#### Exercise data
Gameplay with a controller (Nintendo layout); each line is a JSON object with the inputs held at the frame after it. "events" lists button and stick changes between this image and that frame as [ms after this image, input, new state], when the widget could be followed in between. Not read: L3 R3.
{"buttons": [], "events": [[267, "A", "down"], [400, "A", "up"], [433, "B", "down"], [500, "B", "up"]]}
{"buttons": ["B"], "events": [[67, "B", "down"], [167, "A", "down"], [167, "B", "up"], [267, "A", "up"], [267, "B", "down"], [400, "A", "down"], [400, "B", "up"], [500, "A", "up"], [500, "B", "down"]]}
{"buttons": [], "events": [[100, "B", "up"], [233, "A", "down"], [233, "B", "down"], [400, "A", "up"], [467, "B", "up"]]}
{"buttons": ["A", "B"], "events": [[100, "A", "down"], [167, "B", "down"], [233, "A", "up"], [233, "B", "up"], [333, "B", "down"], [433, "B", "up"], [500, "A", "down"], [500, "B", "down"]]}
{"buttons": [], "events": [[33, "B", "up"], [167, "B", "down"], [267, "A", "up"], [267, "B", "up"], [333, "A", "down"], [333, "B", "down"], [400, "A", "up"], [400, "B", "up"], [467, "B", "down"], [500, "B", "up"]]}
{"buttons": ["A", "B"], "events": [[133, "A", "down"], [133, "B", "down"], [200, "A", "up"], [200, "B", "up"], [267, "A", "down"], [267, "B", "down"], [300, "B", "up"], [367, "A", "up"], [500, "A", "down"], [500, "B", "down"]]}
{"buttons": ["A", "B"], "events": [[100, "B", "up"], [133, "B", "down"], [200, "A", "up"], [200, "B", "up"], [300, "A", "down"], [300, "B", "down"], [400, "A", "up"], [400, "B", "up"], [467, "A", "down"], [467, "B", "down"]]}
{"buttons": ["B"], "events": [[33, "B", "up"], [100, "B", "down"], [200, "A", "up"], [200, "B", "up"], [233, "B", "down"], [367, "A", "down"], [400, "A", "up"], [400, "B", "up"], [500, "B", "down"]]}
########
● Task statement: The entire set of entries, and nothing else, should be set down exactly.

● Finished exercise:
Gameplay with a controller (Nintendo layout); each line is a JSON object with the inputs held at the frame after it. "events" lists button and stick changes between this image and that frame as [ms after this image, input, new state], when the widget could be followed in between. Not read: L3 R3.
{"buttons": [], "events": [[267, "A", "down"], [400, "A", "up"], [433, "B", "down"], [500, "B", "up"]]}
{"buttons": ["B"], "events": [[67, "B", "down"], [167, "A", "down"], [167, "B", "up"], [267, "A", "up"], [267, "B", "down"], [400, "A", "down"], [400, "B", "up"], [500, "A", "up"], [500, "B", "down"]]}
{"buttons": [], "events": [[100, "B", "up"], [233, "A", "down"], [233, "B", "down"], [400, "A", "up"], [467, "B", "up"]]}
{"buttons": ["A", "B"], "events": [[100, "A", "down"], [167, "B", "down"], [233, "A", "up"], [233, "B", "up"], [333, "B", "down"], [433, "B", "up"], [500, "A", "down"], [500, "B", "down"]]}
{"buttons": [], "events": [[33, "B", "up"], [167, "B", "down"], [267, "A", "up"], [267, "B", "up"], [333, "A", "down"], [333, "B", "down"], [400, "A", "up"], [400, "B", "up"], [467, "B", "down"], [500, "B", "up"]]}
{"buttons": ["A", "B"], "events": [[133, "A", "down"], [133, "B", "down"], [200, "A", "up"], [200, "B", "up"], [267, "A", "down"], [267, "B", "down"], [300, "B", "up"], [367, "A", "up"], [500, "A", "down"], [500, "B", "down"]]}
{"buttons": ["A", "B"], "events": [[100, "B", "up"], [133, "B", "down"], [200, "A", "up"], [200, "B", "up"], [300, "A", "down"], [300, "B", "down"], [400, "A", "up"], [400, "B", "up"], [467, "A", "down"], [467, "B", "down"]]}
{"buttons": ["B"], "events": [[33, "B", "up"], [100, "B", "down"], [200, "A", "up"], [200, "B", "up"], [233, "B", "down"], [367, "A", "down"], [400, "A", "up"], [400, "B", "up"], [500, "B", "down"]]}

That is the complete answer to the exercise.